Par la rédaction de Mbéti Média
Le 20 octobre 2025, les chefs traditionnels de Bewili (52 km de Bouar) et Dika (77 km de Bouar) ont rencontré l’équipe de consultation populaire pour échanger sur la chefferie traditionnelle sensible au genre. Cette rencontre a permis de valoriser les pratiques ancestrales locales (Dika_Ndole et Gbayouk) tout en intégrant une réflexion contemporaine sur l’égalité des genres.

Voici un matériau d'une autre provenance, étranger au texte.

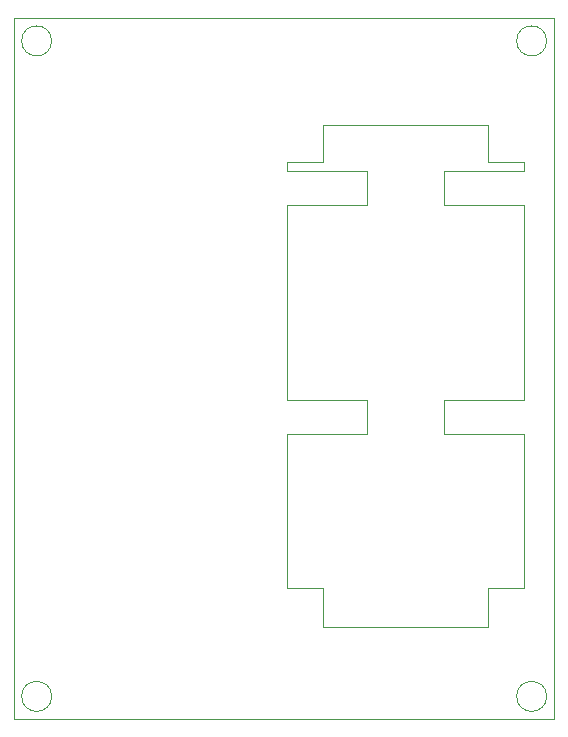
<source format=gbr>
%TF.GenerationSoftware,KiCad,Pcbnew,(6.0.10)*%
%TF.CreationDate,2023-01-30T20:49:18+09:00*%
%TF.ProjectId,rasp_power_module,72617370-5f70-46f7-9765-725f6d6f6475,2*%
%TF.SameCoordinates,PX74269e8PY6f4e628*%
%TF.FileFunction,Profile,NP*%
%FSLAX46Y46*%
G04 Gerber Fmt 4.6, Leading zero omitted, Abs format (unit mm)*
G04 Created by KiCad (PCBNEW (6.0.10)) date 2023-01-30 20:49:18*
%MOMM*%
%LPD*%
G01*
G04 APERTURE LIST*
%TA.AperFunction,Profile*%
%ADD10C,0.100000*%
%TD*%
G04 APERTURE END LIST*
D10*
X45085000Y57404000D02*
G75*
G03*
X45085000Y57404000I-1270000J0D01*
G01*
X45085000Y1905000D02*
G75*
G03*
X45085000Y1905000I-1270000J0D01*
G01*
X40106600Y47167800D02*
X43205400Y47167800D01*
X43205400Y46383807D01*
X36423600Y46383807D01*
X36423600Y43537440D01*
X43205400Y43537440D01*
X43205400Y27000200D01*
X36372800Y27000200D01*
X36372800Y24077361D01*
X43154600Y24077361D01*
X43154600Y11099800D01*
X40106600Y11099800D01*
X40106600Y7797800D01*
X26187400Y7797800D01*
X26187400Y11099800D01*
X23139400Y11099800D01*
X23139400Y24079454D01*
X29895800Y24079454D01*
X29895800Y27000200D01*
X23088600Y27000200D01*
X23088600Y43538340D01*
X29895800Y43538340D01*
X29895800Y46383807D01*
X23088600Y46383807D01*
X23088600Y47167800D01*
X26187400Y47167800D01*
X26187400Y50317400D01*
X40106600Y50317400D01*
X40106600Y47167800D01*
X3175000Y57404000D02*
G75*
G03*
X3175000Y57404000I-1270000J0D01*
G01*
X3175000Y1905000D02*
G75*
G03*
X3175000Y1905000I-1270000J0D01*
G01*
X45720000Y59309000D02*
X0Y59309000D01*
X0Y59309000D02*
X0Y0D01*
X0Y0D02*
X45720000Y0D01*
X45720000Y0D02*
X45720000Y59309000D01*
M02*

</source>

Depuis 2023, ONU Femmes en République Centrafricaine soutient le Ministère de l’administration du territoire, du développement local et de la décentralisation (MATDDL) dans un processus essentiel de revalorisation de la chefferie traditionnelle. Cette initiative vise non seulement à renforcer le rôle des chefs traditionnels dans la société, mais également à intégrer une perspective de genre dans la gestion et le fonctionnement de ces structures. En effet, les chefs traditionnels, en raison de leur influence et de leur valeur morale, jouent un rôle fondamental dans la dynamique de changement des comportements au sein des communautés.
La chefferie traditionnelle, souvent perçue comme un bastion de la culture locale, se doit d’évoluer pour répondre aux défis contemporains. La prise en compte des enjeux de genre dans les décisions et les pratiques des chefs traditionnels est cruciale pour garantir une représentation équitable et inclusive au sein des instances de pouvoir. Les échanges entre les chefs des communautés Bewili et Dika illustrent cette volonté d’adaptation et de transformation, où les traditions ancestrales sont revisitées à la lumière des réalités actuelles.
Ces discussions ont permis de mettre en lumière l’importance d’une chefferie traditionnelle qui non seulement respecte les valeurs culturelles, mais qui s’engage également dans la promotion de l’égalité des sexes. Les pratiques ancestrales de Dika_Ndole et de Gbayouk, évoquées lors de cette rencontre, témoignent d’un riche héritage qui peut servir de fondement à des initiatives de sensibilisation et d’éducation sur les questions de genre. En ce sens, les chefs traditionnels sont des vecteurs de changement, capables de mobiliser leurs communautés autour de ces enjeux cruciaux.
Ainsi, la collaboration entre les chefs traditionnels et des organisations telles qu’ONU Femmes représente une avancée significative vers une chefferie plus inclusive, où les voix des femmes et des hommes sont entendues et respectées. En intégrant le genre dans la chefferie traditionnelle, on ne fait pas seulement un pas vers l’égalité, mais on renforce également la cohésion sociale et le développement durable au sein des communautés. Cette démarche, ancrée dans le respect des traditions tout en étant ouverte au changement, pourrait bien être la clé pour construire une société plus juste et équitable en République Centrafricaine.